We always pat ourselves on the back for finding a good deal (I love good deals!), but do we know what goes behind the production of these goods that we love so much? A personal favourite, Lush, is a brand that is very transparent with their entire production-line. They are transparent with their ingredients, and have tons of videos on YouTube on how certain products are made. In fact, most of their bottled products come with a label of the person who made that very product.

It’s easy to be ignorant, but companies essentially supply what we demand for. If we purchase items in lower prices, we are directly demanding for items in poorer qualities and indirectly endorsing low wages or even child labour.

3. Greed: Your wants vs your needs

Honestly, I don't need another pair of fluffy slippers and my bottle water is still very functional – but I buy new ones anyway. Why not? They’re so cheap! They’re on sale! Having the mindset that I can keep buying cheap things eventually cultivates a spirit of greediness, which is very unhealthy.

Not long ago, Marie Kondo was super popular and everyone was clearing out their closets, decluttering their houses and getting rid of things they no longer need. When things are so cheap, we buy things that we do not necessarily need, but only because it was cheap. Before we know it, we are hoarding and adding sentimental values onto things that we shouldn’t have gotten in the first place, and we end up creating so much waste!

Personally, to manage my own expectations, I allocate a percentage of my earnings for shopping (which isn’t a very high percentage to begin with) and if something I want to buy exceeds that limit, I then take it as an indicator that I simply cannot afford that item. For example, I think owning a Dyson vacuum cleaner would be pretty fancy but I know for a fact that it is beyond my paycheck. I have the choice to then settle with a vacuum cleaner of a different brand and comes at a cheaper price – but is that what I want? Is that what I need?
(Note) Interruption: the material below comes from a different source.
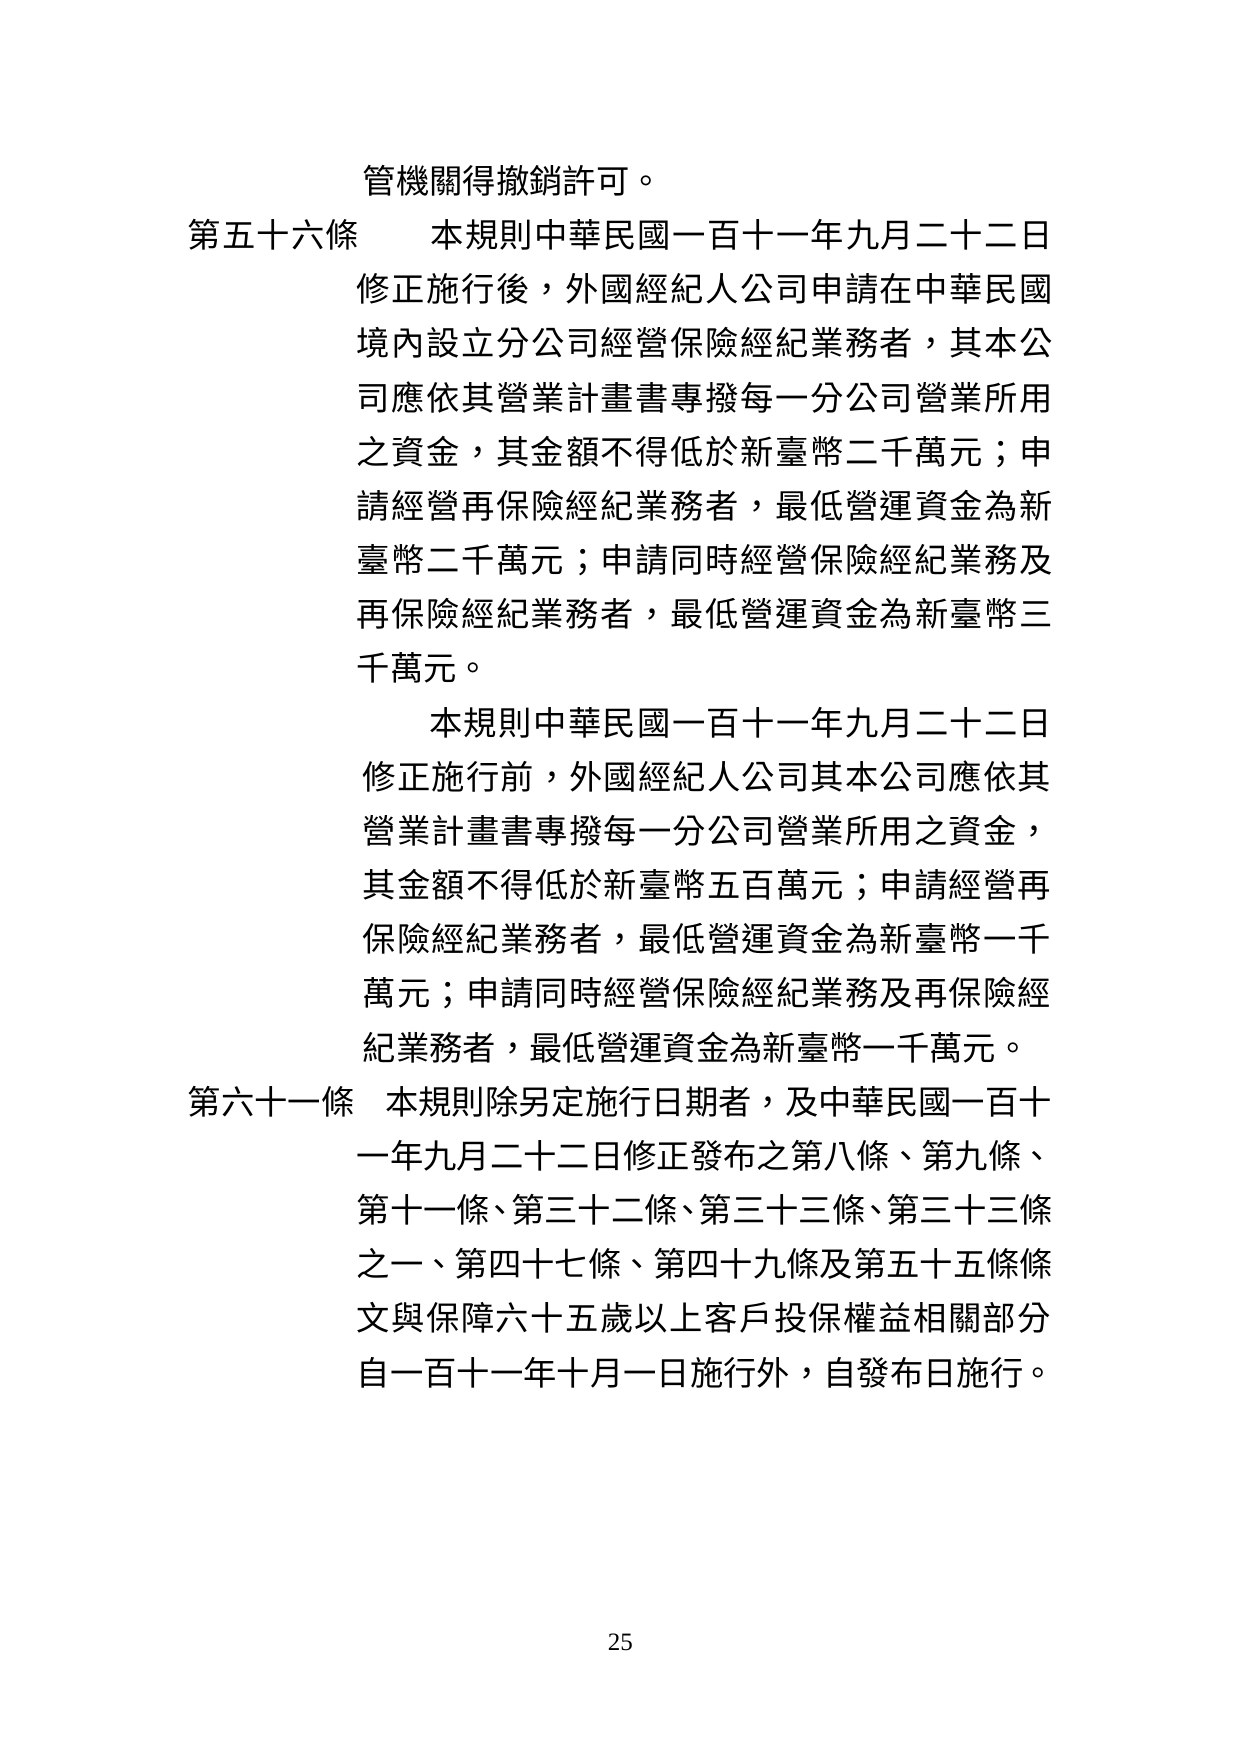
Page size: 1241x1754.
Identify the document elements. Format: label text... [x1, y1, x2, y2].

Some things come available with installment plans, like massage chairs, the question is to then ask if I’m willing to have extra expenses each month?

Years ago, we only needed to buy new clothes once a year – often during New Year or similar celebrations; however, because of fast fashion, mass production and online shopping, purchasing new items on a weekly or monthly basis is now a norm – almost a trend. In fact, we don’t actually need that many new things (we really don’t). Of course we should ‘treat’ ourselves once in awhile, but we don’t need to go bankrupt during that process.

4. Product authenticity

Some say that imitation is the best flattery, but it isn’t very profitable for companies to have their designs or concepts stolen and sold for a cheaper price. Companies and brands work really hard and invest a lot in order to come up with new innovations and unique designs, but their work is being stolen in broad daylight.

If you worked really hard to come up with an idea you think is bright and amazing, how would you feel if someone copied it and offered it at a far cheaper price? Firstly, it lowers your personal value because the effort and time you put into creating such a product has been ignored. Secondly, it also degrades the idea of your creation. By supporting imitations, we are hurting the originality of the product we purchase.

In other words, this is not an excuse to chase after brands of luxurious goods. Instead, it is asking yourself what you really need, what it means to spend wisely, how to reduce waste and to be content with what you have. If you need to buy something, don’t settle for cheap alternatives that come in poorer qualities, have adverse effects onto the lives of others, or are hurting the environment; buy things that would last a long time even if it means having to spend more for it.